### The records

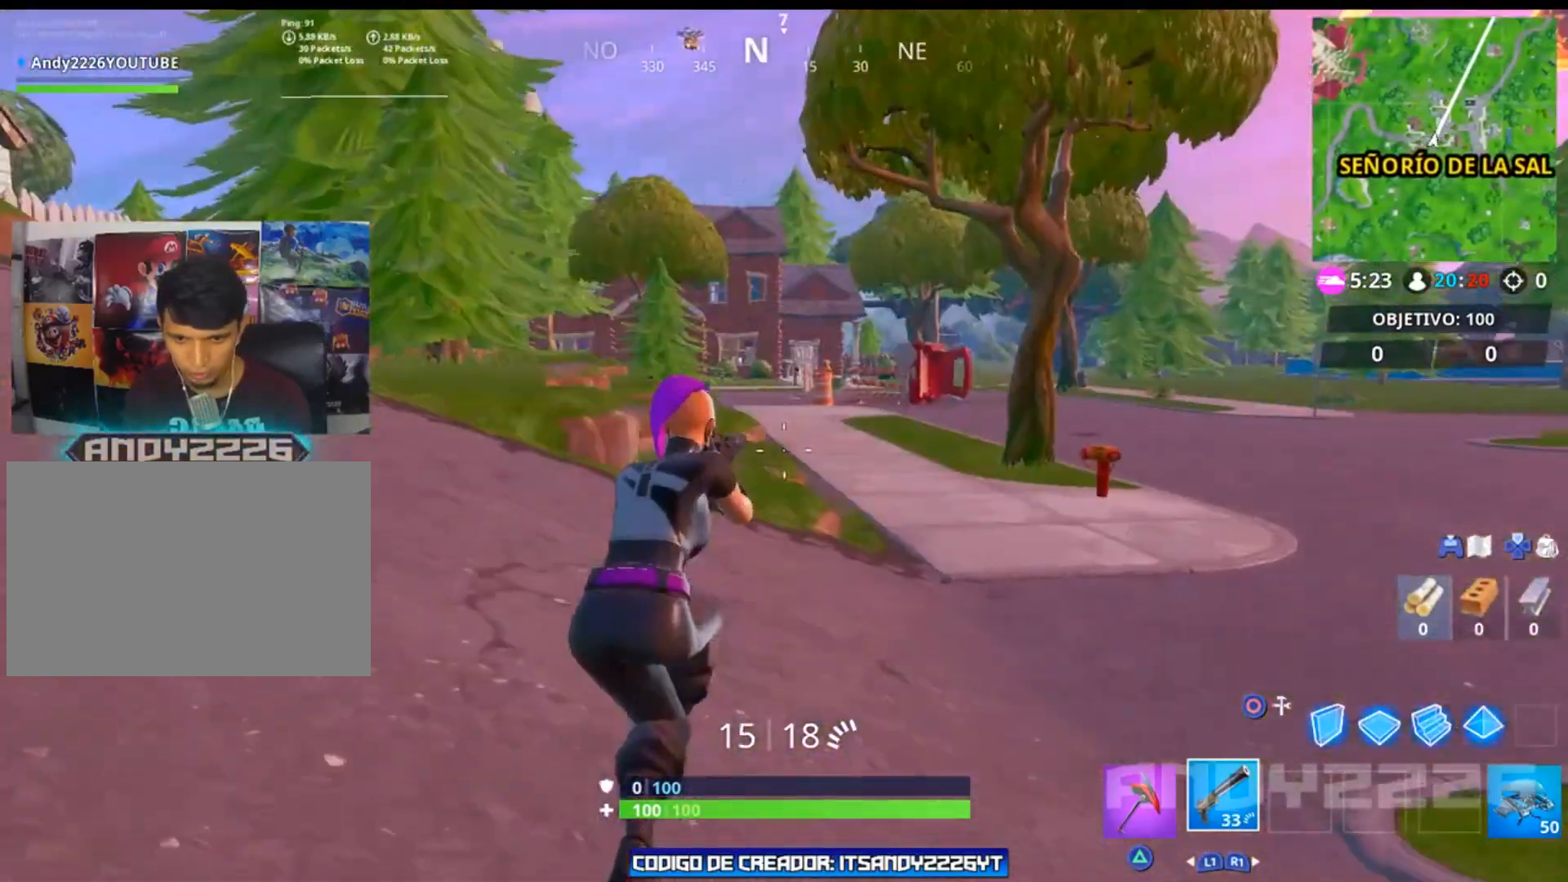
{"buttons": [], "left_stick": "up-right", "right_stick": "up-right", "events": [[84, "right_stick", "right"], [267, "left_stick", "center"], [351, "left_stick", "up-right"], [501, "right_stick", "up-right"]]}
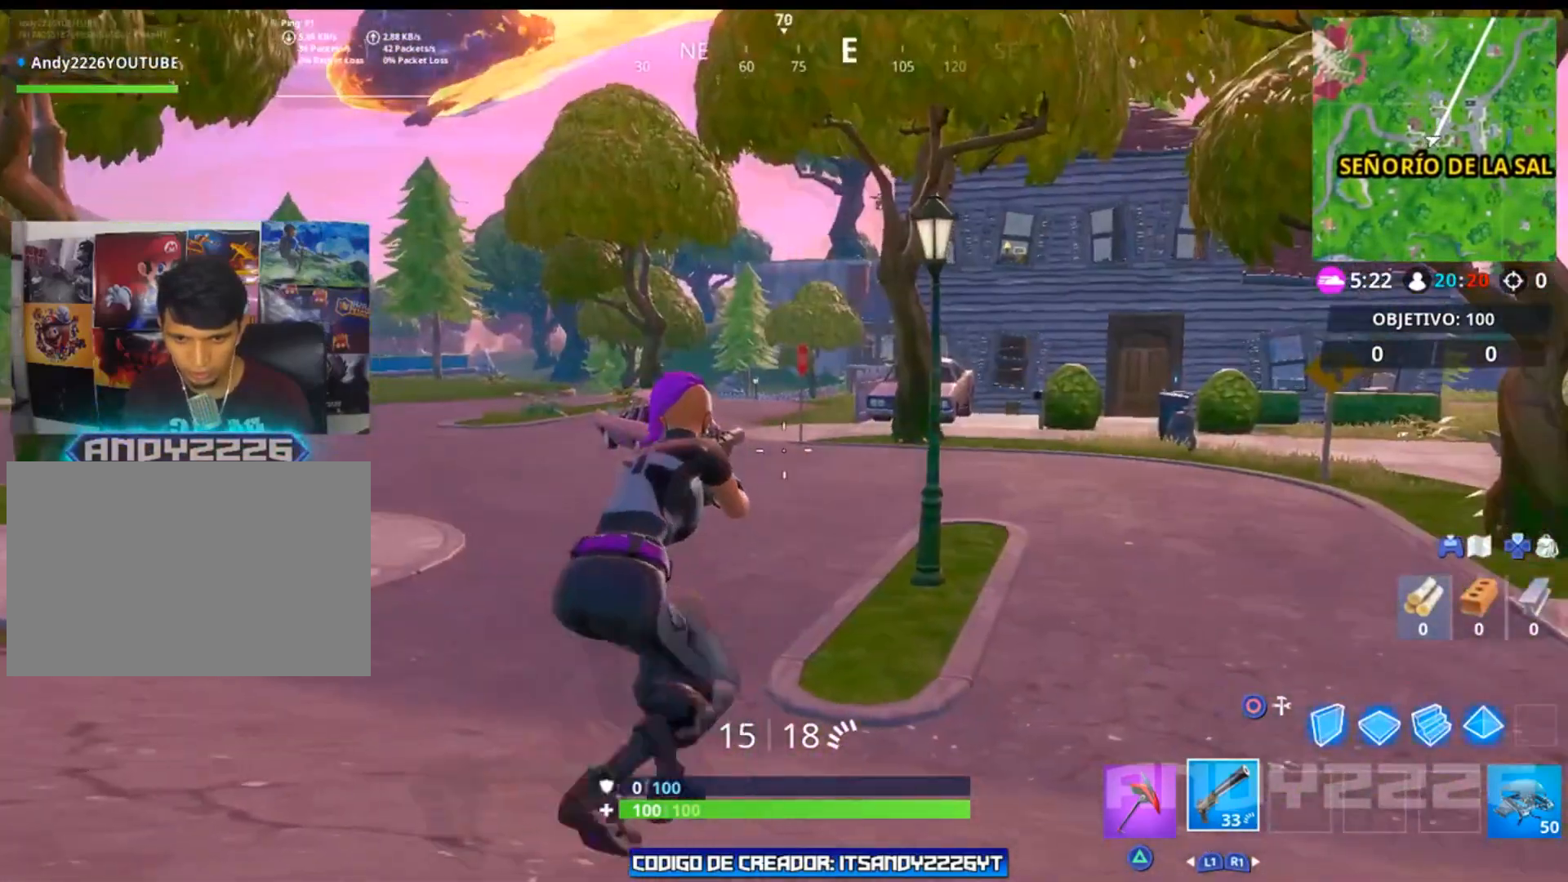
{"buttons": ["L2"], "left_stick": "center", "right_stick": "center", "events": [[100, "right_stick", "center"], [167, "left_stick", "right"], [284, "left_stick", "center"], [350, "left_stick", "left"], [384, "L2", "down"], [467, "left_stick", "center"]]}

* * *

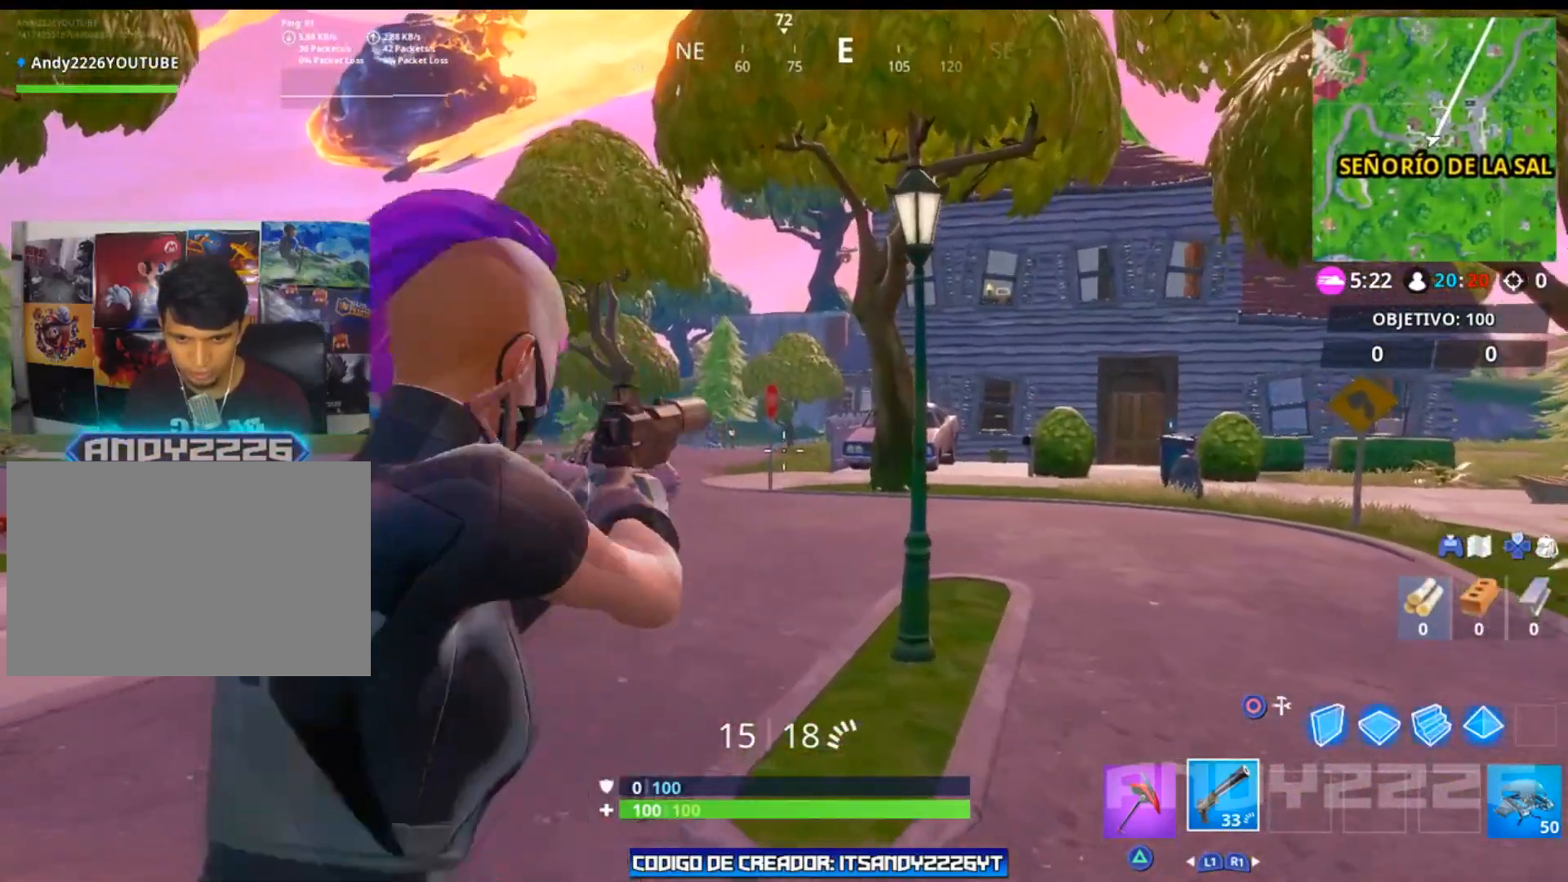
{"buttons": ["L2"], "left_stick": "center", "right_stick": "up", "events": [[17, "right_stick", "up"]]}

--

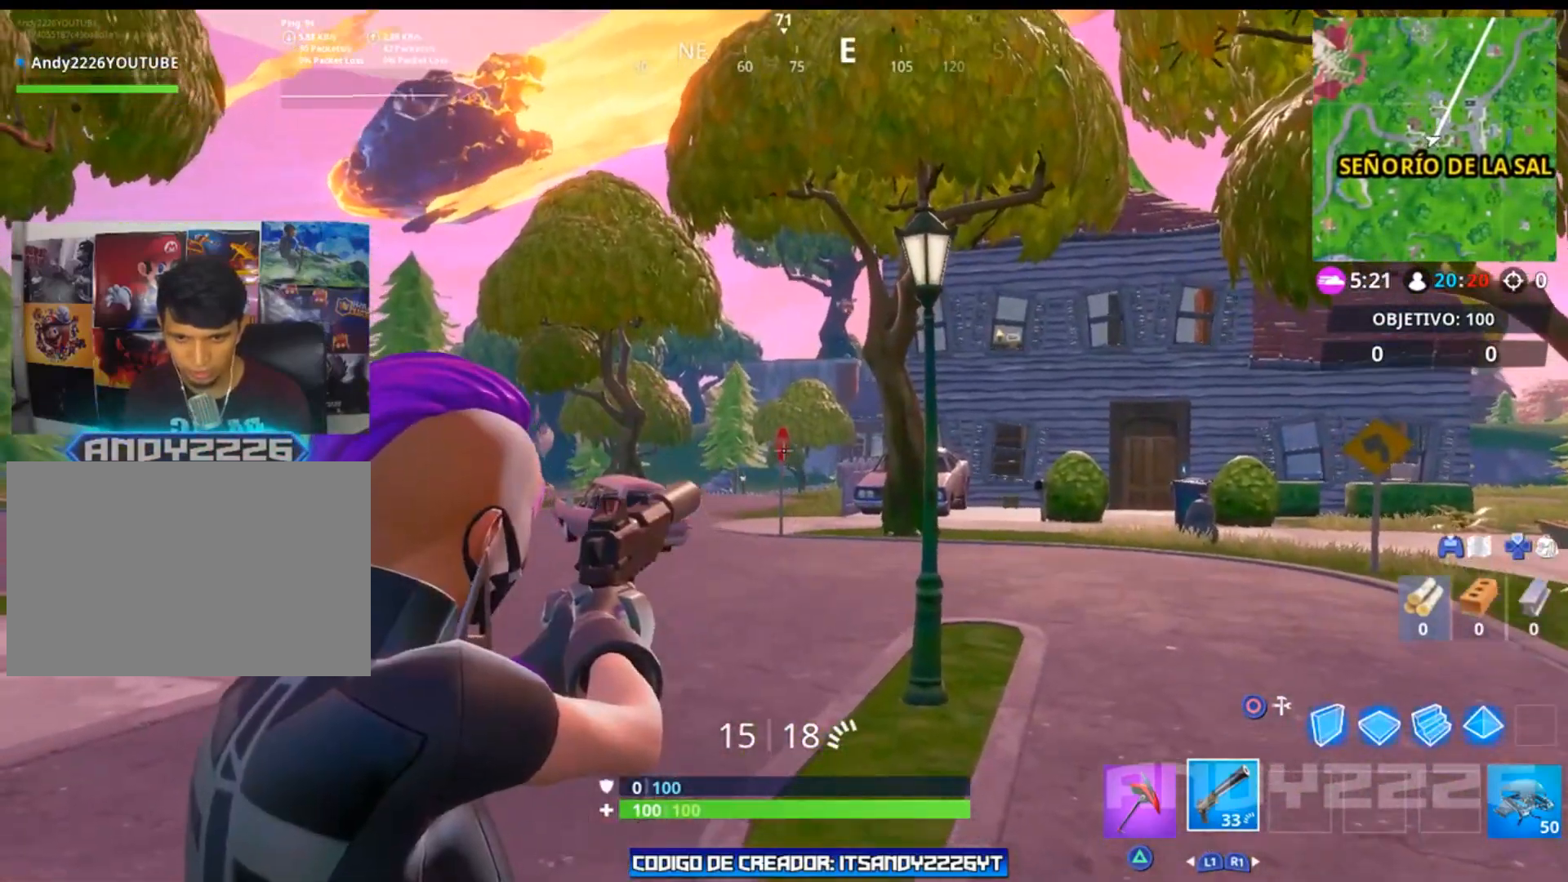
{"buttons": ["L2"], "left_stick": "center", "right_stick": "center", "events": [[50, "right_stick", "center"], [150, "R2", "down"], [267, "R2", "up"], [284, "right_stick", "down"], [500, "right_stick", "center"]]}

### Your goal
Starting from the data above, filter for lines with "down" and copy each one.

### Reply
{"buttons": ["L2"], "left_stick": "center", "right_stick": "center", "events": [[100, "right_stick", "center"], [167, "left_stick", "right"], [284, "left_stick", "center"], [350, "left_stick", "left"], [384, "L2", "down"], [467, "left_stick", "center"]]}
{"buttons": ["L2"], "left_stick": "center", "right_stick": "center", "events": [[50, "right_stick", "center"], [150, "R2", "down"], [267, "R2", "up"], [284, "right_stick", "down"], [500, "right_stick", "center"]]}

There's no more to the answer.